Les conservateurs et les sociaux-démocrates allemands entendent notamment «renforcer» et «réformer» la zone euro avec la France pour la rendre plus résistante aux crises.
Les négociations avec le SPD ont duré plus longtemps qu'avec Vladimir Poutine. Pour arracher l'accord de Minsk dans la crise ukrainienne, la chancelière, accompagnée du président français François Hollande, avait bataillé 17 heures d'affilée en 2015. Pour obtenir des sociaux-démocrates qu'ils intègrent une nouvelle grande coalition avec elle, il lui aura fallu 24 heures. Vendredi matin, vers 8h30, les négociateurs de chaque camp se sont entendus pour engager la rédaction d'un contrat de coalition. Ils s'étaient retrouvés la veille au siège du SPD pour faire tomber les derniers «obstacles» de principe. Si la base du parti social-démocrate le confirme, l'Allemagne aura bientôt un nouveau gouvernement.

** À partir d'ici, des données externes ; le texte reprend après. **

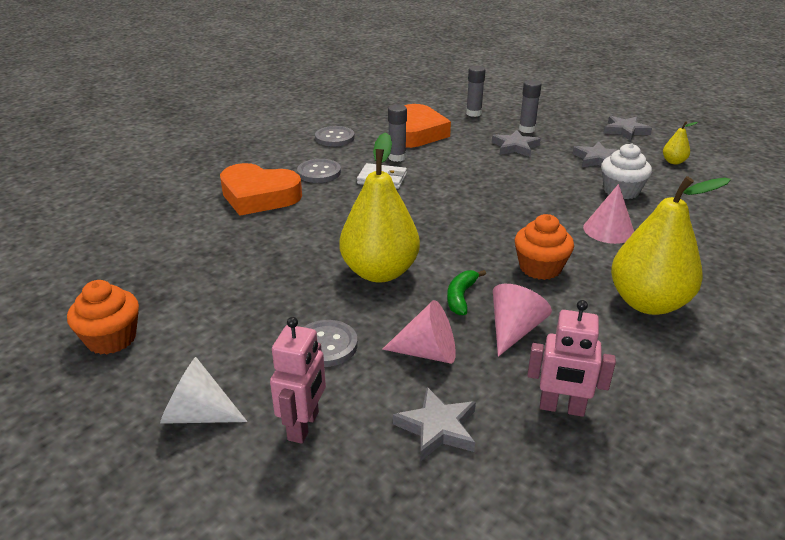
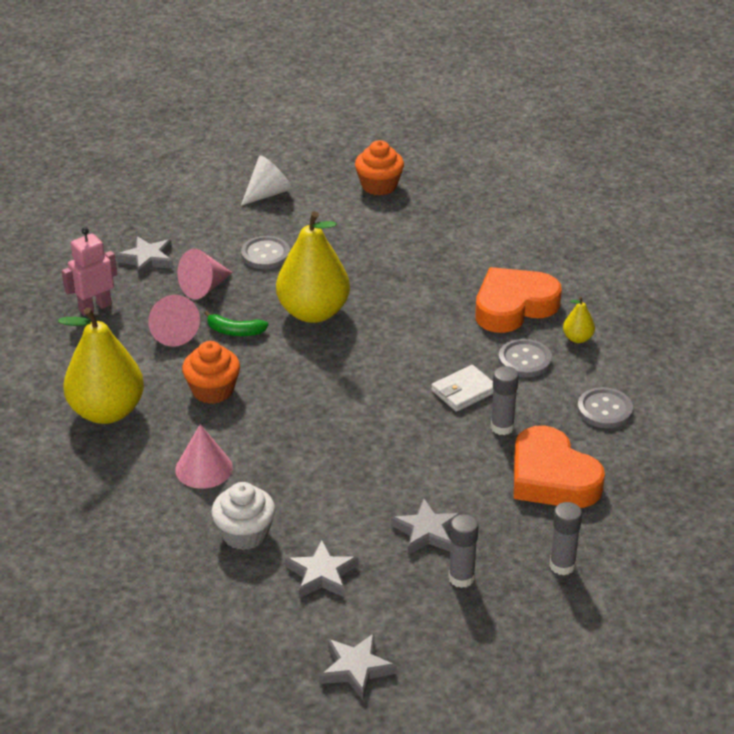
camera: 130 degrees right, 5 degrees up
pink robot [270,317,326,444] -> none
green banana [447,270,486,315] -> green banana turned 135 degrees clockwise [204,311,268,336]
yellow pear [663,121,698,164] -> yellow pear moved to [563,296,595,343]

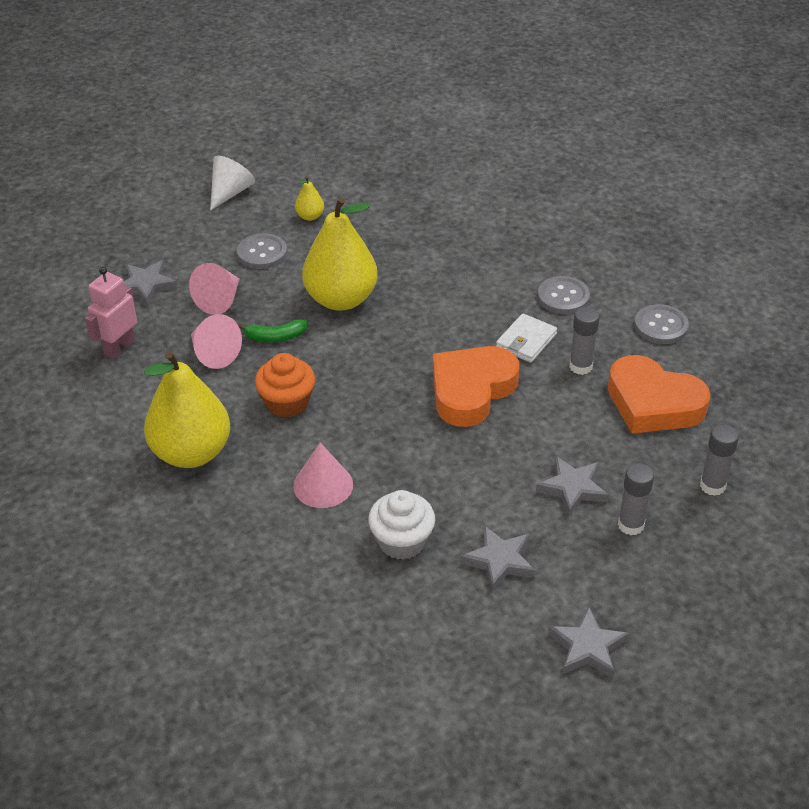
camera: 20 degrees left, 5 degrees up
orange cupcake [355,140,404,195] -> none
orange heart [475,267,562,333] -> orange heart moved to [433,346,519,427]
yellow pear [563,296,595,343] -> yellow pear moved to [295,176,324,221]

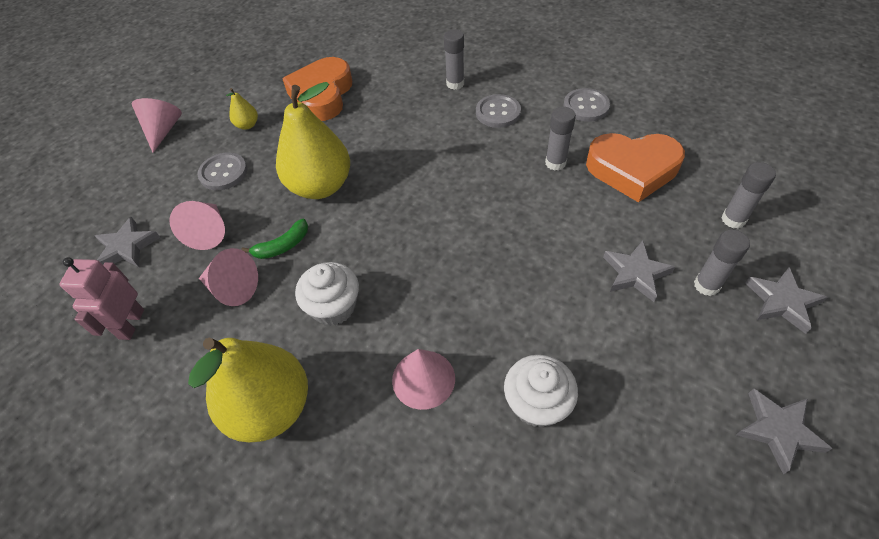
camera: 25 degrees left, 10 degrees up
white cone [210,156,255,211] -> pink cone [132,98,182,153]
orange cupcake [255,353,315,418] -> white cupcake [295,262,359,326]
orange heart [433,346,519,427] -> orange heart moved to [282,57,352,121]
grey star [461,525,536,592] -> grey star moved to [746,267,827,334]
white wallet [496,313,557,363] -> none
none -> grey glue stick [444,29,464,90]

Pour Angela Merkel, c'est un soulagement. Après sa faible victoire en septembre, avec seulement 32% des voix, la chancelière s'était révélée incapable de former une coalition «Jamaïque» avec les libéraux du FDP et les Verts. L'échec de ces premières discussions l'avait contrainte à se tourner vers le SPD, sévèrement battu lors des élections législatives, avec 20,5%, et résolu à une cure d'opposition. La gauche était donc entrée avec réticence dans des discussions de coalition, faute d'autre option clairement meilleure: l'hypothèse d'un gouvernement minoritaire d'Angela Merkel n'a pas convaincu et la convocation de nouvelles élections n'aurait pas permis, à en croire les enquêtes d'intention de vote, de rebattre les cartes.
L'Europe au cœur de l'accord
Les délégués du SPD se sont toutefois réservé le droit de refuser l'accord négocié par leur président Martin Schulz: un congrès extraordinaire le 21 janvier devra valider le principe de la coalition. Et les militants seront consultés par référendum sur le contrat final qui aura été élaboré. Angela Merkel n'est donc pas encore totalement sortie d'affaire.
Les discussions ont buté sur plusieurs points sensibles. La question migratoire d'abord: les conservateurs bavarois de la CSU, alliés de la CDU, ont exigé une ligne dure sur l'asile. L'accord prévoit donc que le nombre de réfugiés ne devra pas excéder 220.000 par an et que le regroupement familial sera limité à 1000 personnes par mois. De leur côté, les sociaux-démocrates ont notamment posé sur la table une réforme de l'assurance maladie rejetée a priori par les chrétiens-démocrates. Ils se sont mis d'accord sur une réforme du financement. Dans les dernières heures de discussions, il a aussi été question d'argent: les excédents budgétaires et des marges de manœuvre de l'ordre de 40 milliards d'euros ne semblaient pas suffire pour satisfaire les exigences de chacun.
Enfin, l'Europe a joué un rôle. «Si nous acceptions de rentrer au gouvernement, ce ne serait qu'à la condition de renforcer l'Europe», avait déclaré Martin Schulz au début des discussions. L'accord prévoit donc de «renforcer la zone euro», y compris financièrement. «Nous soutenons des moyens budgétaires spécifiques pour la stabilisation économique et la convergence sociale, et pour le soutien aux réformes structurelles dans la zone euro», lit-on dans le texte.
Comme sur les autres points, il reste encore à écrire les détails.